----- Records for this exercise
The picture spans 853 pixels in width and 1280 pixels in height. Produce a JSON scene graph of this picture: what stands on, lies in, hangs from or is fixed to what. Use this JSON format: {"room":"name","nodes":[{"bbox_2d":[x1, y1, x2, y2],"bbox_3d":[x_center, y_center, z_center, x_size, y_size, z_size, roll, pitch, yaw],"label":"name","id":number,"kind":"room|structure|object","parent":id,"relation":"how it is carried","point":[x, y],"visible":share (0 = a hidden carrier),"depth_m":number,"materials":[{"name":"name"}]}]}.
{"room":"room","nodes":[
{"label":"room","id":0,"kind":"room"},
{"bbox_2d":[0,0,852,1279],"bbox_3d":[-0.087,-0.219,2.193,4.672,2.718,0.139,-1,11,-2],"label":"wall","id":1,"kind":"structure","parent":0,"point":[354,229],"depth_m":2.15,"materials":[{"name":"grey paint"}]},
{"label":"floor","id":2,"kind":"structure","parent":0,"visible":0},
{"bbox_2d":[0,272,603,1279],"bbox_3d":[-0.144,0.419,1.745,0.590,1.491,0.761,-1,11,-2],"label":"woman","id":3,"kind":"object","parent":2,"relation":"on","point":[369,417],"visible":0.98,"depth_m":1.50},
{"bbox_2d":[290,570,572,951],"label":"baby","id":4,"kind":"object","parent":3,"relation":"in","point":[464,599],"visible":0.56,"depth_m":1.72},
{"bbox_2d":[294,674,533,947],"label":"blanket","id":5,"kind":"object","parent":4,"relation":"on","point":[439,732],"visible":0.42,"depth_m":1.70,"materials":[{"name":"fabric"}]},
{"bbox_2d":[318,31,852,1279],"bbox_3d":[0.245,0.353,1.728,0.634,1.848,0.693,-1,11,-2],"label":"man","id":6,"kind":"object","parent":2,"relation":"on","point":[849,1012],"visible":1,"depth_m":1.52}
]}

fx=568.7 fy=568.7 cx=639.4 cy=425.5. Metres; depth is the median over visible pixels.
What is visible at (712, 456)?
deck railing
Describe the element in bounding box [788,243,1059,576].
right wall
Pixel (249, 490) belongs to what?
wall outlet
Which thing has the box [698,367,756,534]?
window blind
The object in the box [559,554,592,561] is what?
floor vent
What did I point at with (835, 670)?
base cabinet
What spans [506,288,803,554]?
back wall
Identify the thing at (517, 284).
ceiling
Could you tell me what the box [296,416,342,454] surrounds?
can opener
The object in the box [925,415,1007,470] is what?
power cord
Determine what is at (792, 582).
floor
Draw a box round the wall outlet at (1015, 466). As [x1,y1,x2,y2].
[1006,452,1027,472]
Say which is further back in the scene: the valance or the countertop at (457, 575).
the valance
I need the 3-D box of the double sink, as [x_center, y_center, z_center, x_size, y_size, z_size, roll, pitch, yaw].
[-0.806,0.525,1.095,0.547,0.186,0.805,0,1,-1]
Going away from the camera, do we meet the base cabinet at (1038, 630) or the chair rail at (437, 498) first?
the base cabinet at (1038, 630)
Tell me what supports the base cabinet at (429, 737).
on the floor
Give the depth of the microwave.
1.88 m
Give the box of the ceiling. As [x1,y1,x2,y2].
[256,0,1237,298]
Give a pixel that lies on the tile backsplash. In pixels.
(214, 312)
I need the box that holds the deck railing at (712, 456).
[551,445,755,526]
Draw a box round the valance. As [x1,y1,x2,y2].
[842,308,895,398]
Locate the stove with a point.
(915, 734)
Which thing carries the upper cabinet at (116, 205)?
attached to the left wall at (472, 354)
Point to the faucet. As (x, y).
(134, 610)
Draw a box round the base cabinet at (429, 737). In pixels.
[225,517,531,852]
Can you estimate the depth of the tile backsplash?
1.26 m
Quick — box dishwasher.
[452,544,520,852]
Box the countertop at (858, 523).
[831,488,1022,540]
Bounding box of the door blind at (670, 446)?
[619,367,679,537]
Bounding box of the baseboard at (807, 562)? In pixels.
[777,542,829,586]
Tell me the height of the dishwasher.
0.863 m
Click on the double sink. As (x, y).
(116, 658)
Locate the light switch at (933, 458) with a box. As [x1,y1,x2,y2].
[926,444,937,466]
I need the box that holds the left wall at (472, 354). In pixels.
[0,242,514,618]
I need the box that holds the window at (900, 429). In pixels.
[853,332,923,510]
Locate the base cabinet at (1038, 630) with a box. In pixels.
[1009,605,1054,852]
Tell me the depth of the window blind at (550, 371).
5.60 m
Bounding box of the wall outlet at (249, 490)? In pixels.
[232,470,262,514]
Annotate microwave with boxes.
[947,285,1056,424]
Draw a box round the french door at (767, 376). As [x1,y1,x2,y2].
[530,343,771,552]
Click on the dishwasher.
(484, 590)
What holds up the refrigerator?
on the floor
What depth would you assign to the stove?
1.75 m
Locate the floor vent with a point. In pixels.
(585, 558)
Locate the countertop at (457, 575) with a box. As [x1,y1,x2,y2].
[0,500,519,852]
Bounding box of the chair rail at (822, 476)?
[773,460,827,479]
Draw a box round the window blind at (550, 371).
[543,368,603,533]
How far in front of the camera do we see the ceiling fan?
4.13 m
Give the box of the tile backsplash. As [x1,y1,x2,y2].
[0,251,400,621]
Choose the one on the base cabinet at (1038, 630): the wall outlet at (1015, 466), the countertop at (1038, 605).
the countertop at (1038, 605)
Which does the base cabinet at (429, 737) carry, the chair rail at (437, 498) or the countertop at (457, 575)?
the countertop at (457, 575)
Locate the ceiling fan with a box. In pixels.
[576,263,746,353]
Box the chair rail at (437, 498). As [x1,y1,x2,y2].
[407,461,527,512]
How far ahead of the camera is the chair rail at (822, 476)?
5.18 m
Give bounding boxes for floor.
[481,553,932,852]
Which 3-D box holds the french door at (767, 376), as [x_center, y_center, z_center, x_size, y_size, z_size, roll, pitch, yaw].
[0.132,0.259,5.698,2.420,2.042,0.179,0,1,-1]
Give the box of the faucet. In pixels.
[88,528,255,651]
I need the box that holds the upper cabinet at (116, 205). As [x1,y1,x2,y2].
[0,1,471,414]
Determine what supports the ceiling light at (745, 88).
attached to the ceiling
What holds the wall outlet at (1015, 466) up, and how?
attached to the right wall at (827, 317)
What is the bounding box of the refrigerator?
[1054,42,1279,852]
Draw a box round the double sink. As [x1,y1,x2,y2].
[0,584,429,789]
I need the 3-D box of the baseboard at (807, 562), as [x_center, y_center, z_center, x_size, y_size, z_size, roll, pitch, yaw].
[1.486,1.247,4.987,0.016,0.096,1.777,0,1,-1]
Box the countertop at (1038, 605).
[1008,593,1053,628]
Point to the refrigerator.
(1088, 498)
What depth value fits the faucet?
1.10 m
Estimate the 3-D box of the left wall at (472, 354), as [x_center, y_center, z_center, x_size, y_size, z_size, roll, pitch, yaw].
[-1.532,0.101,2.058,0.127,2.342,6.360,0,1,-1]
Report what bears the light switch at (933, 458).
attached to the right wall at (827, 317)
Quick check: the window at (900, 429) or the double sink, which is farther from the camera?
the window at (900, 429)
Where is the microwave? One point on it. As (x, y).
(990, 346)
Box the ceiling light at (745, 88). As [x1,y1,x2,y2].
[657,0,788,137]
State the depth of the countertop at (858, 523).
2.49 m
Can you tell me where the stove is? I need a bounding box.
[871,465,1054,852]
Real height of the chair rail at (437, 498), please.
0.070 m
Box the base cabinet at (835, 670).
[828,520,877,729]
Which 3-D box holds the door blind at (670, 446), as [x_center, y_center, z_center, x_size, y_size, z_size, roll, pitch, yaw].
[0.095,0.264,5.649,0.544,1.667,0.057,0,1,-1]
----------
Write each record above out again exactly as it reads.

§ **Output**
The picture spans 853 pixels in width and 1280 pixels in height. Produce a JSON scene graph of this picture: what stands on, lies in, hangs from or is fixed to what. Use this JSON format: {"room":"name","nodes":[{"bbox_2d":[x1, y1, x2, y2],"bbox_3d":[x_center, y_center, z_center, x_size, y_size, z_size, roll, pitch, yaw],"label":"name","id":number,"kind":"room|structure|object","parent":id,"relation":"how it is carried","point":[x, y],"visible":share (0 = a hidden carrier),"depth_m":number,"materials":[{"name":"name"}]}]}.
{"room":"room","nodes":[
{"label":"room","id":0,"kind":"room"},
{"bbox_2d":[0,0,852,1279],"bbox_3d":[-0.087,-0.219,2.193,4.672,2.718,0.139,-1,11,-2],"label":"wall","id":1,"kind":"structure","parent":0,"point":[354,229],"depth_m":2.15,"materials":[{"name":"grey paint"}]},
{"label":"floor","id":2,"kind":"structure","parent":0,"visible":0},
{"bbox_2d":[0,272,603,1279],"bbox_3d":[-0.144,0.419,1.745,0.590,1.491,0.761,-1,11,-2],"label":"woman","id":3,"kind":"object","parent":2,"relation":"on","point":[369,417],"visible":0.98,"depth_m":1.50},
{"bbox_2d":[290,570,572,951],"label":"baby","id":4,"kind":"object","parent":3,"relation":"in","point":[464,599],"visible":0.56,"depth_m":1.72},
{"bbox_2d":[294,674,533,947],"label":"blanket","id":5,"kind":"object","parent":4,"relation":"on","point":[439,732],"visible":0.42,"depth_m":1.70,"materials":[{"name":"fabric"}]},
{"bbox_2d":[318,31,852,1279],"bbox_3d":[0.245,0.353,1.728,0.634,1.848,0.693,-1,11,-2],"label":"man","id":6,"kind":"object","parent":2,"relation":"on","point":[849,1012],"visible":1,"depth_m":1.52}
]}

fx=568.7 fy=568.7 cx=639.4 cy=425.5. Metres; depth is the median over visible pixels.
What is visible at (712, 456)?
deck railing
Describe the element in bounding box [788,243,1059,576].
right wall
Pixel (249, 490) belongs to what?
wall outlet
Which thing has the box [698,367,756,534]?
window blind
The object in the box [559,554,592,561] is what?
floor vent
What did I point at with (835, 670)?
base cabinet
What spans [506,288,803,554]?
back wall
Identify the thing at (517, 284).
ceiling
Could you tell me what the box [296,416,342,454] surrounds?
can opener
The object in the box [925,415,1007,470] is what?
power cord
Determine what is at (792, 582).
floor
Draw a box round the wall outlet at (1015, 466). As [x1,y1,x2,y2].
[1006,452,1027,472]
Say which is further back in the scene: the valance or the countertop at (457, 575).
the valance
I need the 3-D box of the double sink, as [x_center, y_center, z_center, x_size, y_size, z_size, roll, pitch, yaw].
[-0.806,0.525,1.095,0.547,0.186,0.805,0,1,-1]
Going away from the camera, do we meet the base cabinet at (1038, 630) or the chair rail at (437, 498) first?
the base cabinet at (1038, 630)
Tell me what supports the base cabinet at (429, 737).
on the floor
Give the depth of the microwave.
1.88 m
Give the box of the ceiling. As [x1,y1,x2,y2].
[256,0,1237,298]
Give a pixel that lies on the tile backsplash. In pixels.
(214, 312)
I need the box that holds the deck railing at (712, 456).
[551,445,755,526]
Draw a box round the valance. As [x1,y1,x2,y2].
[842,308,895,398]
Locate the stove with a point.
(915, 734)
Which thing carries the upper cabinet at (116, 205)?
attached to the left wall at (472, 354)
Point to the faucet. As (x, y).
(134, 610)
Draw a box round the base cabinet at (429, 737). In pixels.
[225,517,531,852]
Can you estimate the depth of the tile backsplash?
1.26 m
Quick — box dishwasher.
[452,544,520,852]
Box the countertop at (858, 523).
[831,488,1022,540]
Bounding box of the door blind at (670, 446)?
[619,367,679,537]
Bounding box of the baseboard at (807, 562)? In pixels.
[777,542,829,586]
Tell me the height of the dishwasher.
0.863 m
Click on the double sink. As (x, y).
(116, 658)
Locate the light switch at (933, 458) with a box. As [x1,y1,x2,y2].
[926,444,937,466]
I need the box that holds the left wall at (472, 354). In pixels.
[0,242,514,618]
I need the box that holds the window at (900, 429). In pixels.
[853,332,923,510]
Locate the base cabinet at (1038, 630) with a box. In pixels.
[1009,605,1054,852]
Tell me the depth of the window blind at (550, 371).
5.60 m
Bounding box of the wall outlet at (249, 490)? In pixels.
[232,470,262,514]
Annotate microwave with boxes.
[947,285,1056,424]
Draw a box round the french door at (767, 376). As [x1,y1,x2,y2].
[530,343,771,552]
Click on the dishwasher.
(484, 590)
What holds up the refrigerator?
on the floor
What depth would you assign to the stove?
1.75 m
Locate the floor vent with a point. In pixels.
(585, 558)
Locate the countertop at (457, 575) with a box. As [x1,y1,x2,y2].
[0,500,519,852]
Bounding box of the chair rail at (822, 476)?
[773,460,827,479]
Draw a box round the window blind at (550, 371).
[543,368,603,533]
How far in front of the camera do we see the ceiling fan?
4.13 m
Give the box of the tile backsplash. As [x1,y1,x2,y2].
[0,251,400,621]
Choose the one on the base cabinet at (1038, 630): the wall outlet at (1015, 466), the countertop at (1038, 605).
the countertop at (1038, 605)
Which does the base cabinet at (429, 737) carry, the chair rail at (437, 498) or the countertop at (457, 575)?
the countertop at (457, 575)
Locate the ceiling fan with a box. In pixels.
[576,263,746,353]
Box the chair rail at (437, 498). As [x1,y1,x2,y2].
[407,461,527,512]
How far ahead of the camera is the chair rail at (822, 476)?
5.18 m
Give bounding boxes for floor.
[481,553,932,852]
Which 3-D box holds the french door at (767, 376), as [x_center, y_center, z_center, x_size, y_size, z_size, roll, pitch, yaw].
[0.132,0.259,5.698,2.420,2.042,0.179,0,1,-1]
Give the box of the faucet. In pixels.
[88,528,255,651]
I need the box that holds the upper cabinet at (116, 205). As [x1,y1,x2,y2].
[0,1,471,414]
Determine what supports the ceiling light at (745, 88).
attached to the ceiling
What holds the wall outlet at (1015, 466) up, and how?
attached to the right wall at (827, 317)
What is the bounding box of the refrigerator?
[1054,42,1279,852]
Draw a box round the double sink. As [x1,y1,x2,y2].
[0,584,429,789]
I need the 3-D box of the baseboard at (807, 562), as [x_center, y_center, z_center, x_size, y_size, z_size, roll, pitch, yaw].
[1.486,1.247,4.987,0.016,0.096,1.777,0,1,-1]
Box the countertop at (1038, 605).
[1008,593,1053,628]
Point to the refrigerator.
(1088, 498)
What depth value fits the faucet?
1.10 m
Estimate the 3-D box of the left wall at (472, 354), as [x_center, y_center, z_center, x_size, y_size, z_size, roll, pitch, yaw].
[-1.532,0.101,2.058,0.127,2.342,6.360,0,1,-1]
Report what bears the light switch at (933, 458).
attached to the right wall at (827, 317)
Quick check: the window at (900, 429) or the double sink, which is farther from the camera?
the window at (900, 429)
Where is the microwave? One point on it. As (x, y).
(990, 346)
Box the ceiling light at (745, 88). As [x1,y1,x2,y2].
[657,0,788,137]
State the depth of the countertop at (858, 523).
2.49 m
Can you tell me where the stove is? I need a bounding box.
[871,465,1054,852]
Real height of the chair rail at (437, 498), please.
0.070 m
Box the base cabinet at (835, 670).
[828,520,877,729]
Which 3-D box holds the door blind at (670, 446), as [x_center, y_center, z_center, x_size, y_size, z_size, roll, pitch, yaw].
[0.095,0.264,5.649,0.544,1.667,0.057,0,1,-1]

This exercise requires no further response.